Ps.: I did think of another way to solve this problem with generators and keeping track of indexes, but I don't wanna keep track of any state, I want a pure functional (as in FP) solution. Haskell does it by default, btw, and I'm looking for the same thing.

EDIT: I've managed to solve part of the problem, the type system, with AnyCollection

func combinations<T>(options: [[T]]) -> LazyCollection<AnyCollection<[T]>> {
    guard let head = options.first else {
        return AnyCollection([].lazy.map({ [$0] })).lazy
    }

    if options.count == 1 {
        return AnyCollection(head.lazy.map({ [$0] })).lazy
    }

    let tailCombinations = combinations(options: Array(options.dropFirst()))

    return AnyCollection(head.lazy.flatMap({ option in
        return tailCombinations.lazy.map({ [option] + $0 })
    })).lazy
}

But when I use the function, it loads the entire collection in memory, i.e., not lazy.

EDIT 2: Doing some more investigation, turns out the problem is with AnyCollection

// stays lazy
let x1 = head.lazy.flatMap({ option in
    return tailCombinations.lazy.map({ [option] + $0 })
})

// forces to load in memory
let x2 = AnyCollection(head.lazy.flatMap({ option in
    return tailCombinations.lazy.map({ [option] + $0 })
}))

Not sure how to solve this yet.

回答1:

Here is what I came up with:

func combinations<T>(options: [[T]]) -> AnySequence<[T]> {
    guard let lastOption = options.last else {
        return AnySequence(CollectionOfOne([]))
    }
    let headCombinations = combinations(options: Array(options.dropLast()))
    return AnySequence(headCombinations.lazy.flatMap { head in
        lastOption.lazy.map { head + [$0] }
    })
}

The main difference to this solution is that the recursive call creates a sequence of the first N-1 options, and then combines each element of that sequence with each element of the last option. This is more efficient because the sequence returned from the recursive call is enumerated only once, and not once for each element that it is combined with.

Other differences are:

  • There is no need to call .lazy on the AnySequence if that sequence is already lazy.
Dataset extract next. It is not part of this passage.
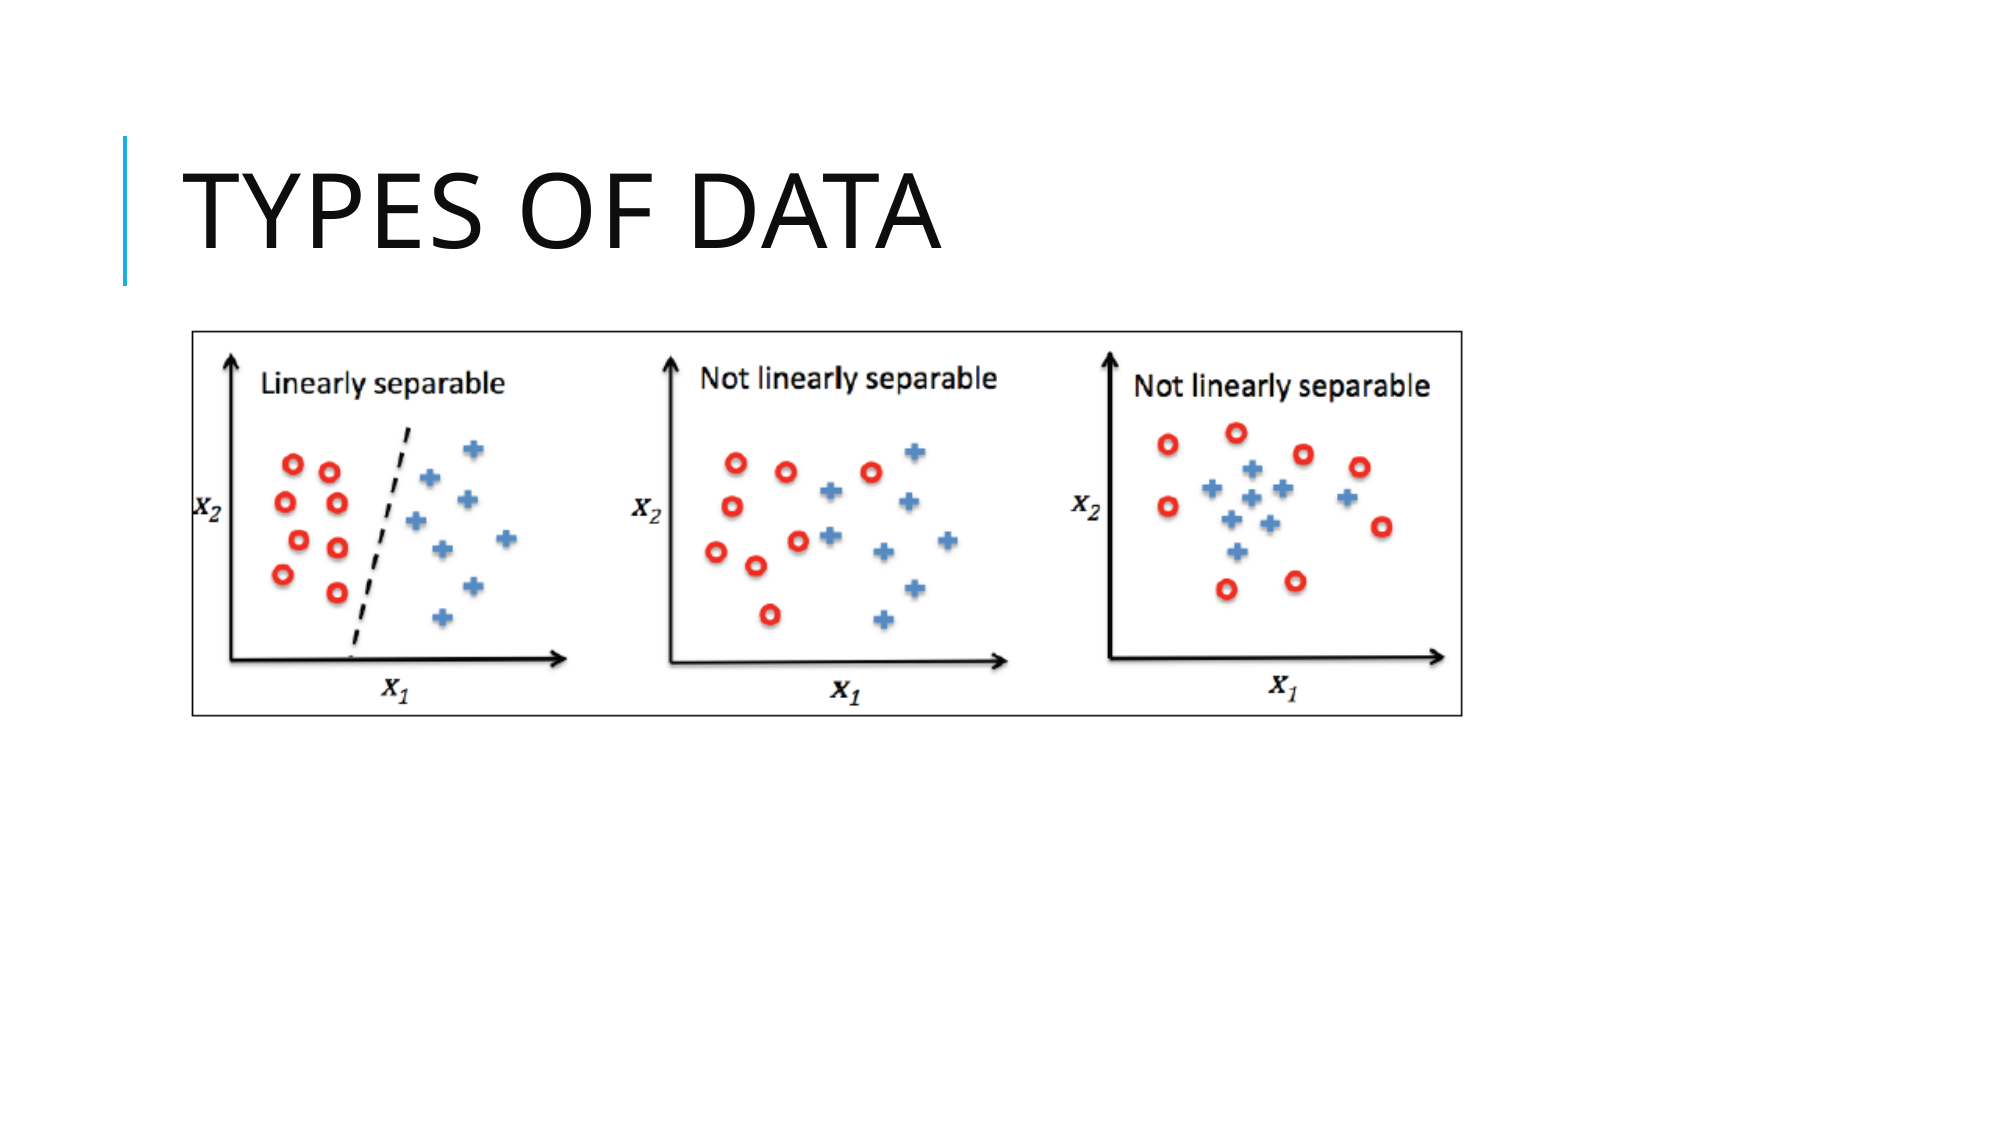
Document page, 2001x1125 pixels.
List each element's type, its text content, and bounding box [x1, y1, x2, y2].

picture [166, 317, 1494, 745]
title Types of data [168, 96, 1763, 342]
The return type is therefore "simplified" to AnySequence<[T]>.
  • I have used CollectionOfOne to create a single-element sequence for the empty array.
  • Treating the case options.count == 1 separately is not necessary for the algorithm to work (but might be a possible performance improvement).

A completely different approach is to define a custom collection type which computes each combination as a function of the index, using simple modulo arithmetic:

struct Combinations<T> : RandomAccessCollection {
    let options: [[T]]
    let startIndex = 0
    let endIndex: Int

    init(options: [[T]]) {
        self.options = options.reversed()
        self.endIndex = options.reduce(1) { $0 * $1.count }
    }

    subscript(index: Int) -> [T] {
        var i = index
        var combination: [T] = []
        combination.reserveCapacity(options.count)
        options.forEach { option in
            combination.append(option[i % option.count])
            i /= option.count
        }
        return combination.reversed()
    }
}

No extra storage is needed and no recursion. Example usage:

let all = Combinations(options: [[1, 2], [3, 4], [5, 6]])
print(all.count)
for c in all { print(c) }

Output:

8
[1, 3, 5]
[1, 3, 6]
[1, 4, 5]
[1, 4, 6]
[2, 3, 5]
[2, 3, 6]
[2, 4, 5]
[2, 4, 6]

Testing with

let options = Array(repeating: [1, 2, 3, 4, 5], count: 5)

this collection-based method turned out to be faster then the my above sequence-based method by a factor of 2.



回答2:

I found one possible solution, but I'll leave this answer not accepted for a while to see if someone knows a better one.

func combinations<T>(options: [[T]]) -> LazySequence<AnySequence<[T]>> {
    guard let head = options.first else {
        return AnySequence([].lazy.map({ [$0] })).lazy
    }

    if options.count == 1 {
        return AnySequence(head.lazy.map({ [$0] })).lazy
    }

    let tailCombinations = combinations(options: Array(options.dropFirst()))

    return AnySequence(head.lazy.flatMap({ option in
        return tailCombinations.lazy.map({ [option] + $0 })
    })).lazy
}

The solution was to use AnySequence instead of AnyCollection. I'm not sure why though, I'd still like to have the AnyCollection interface rather than AnySequence, since it provides me with a few more methods, like count.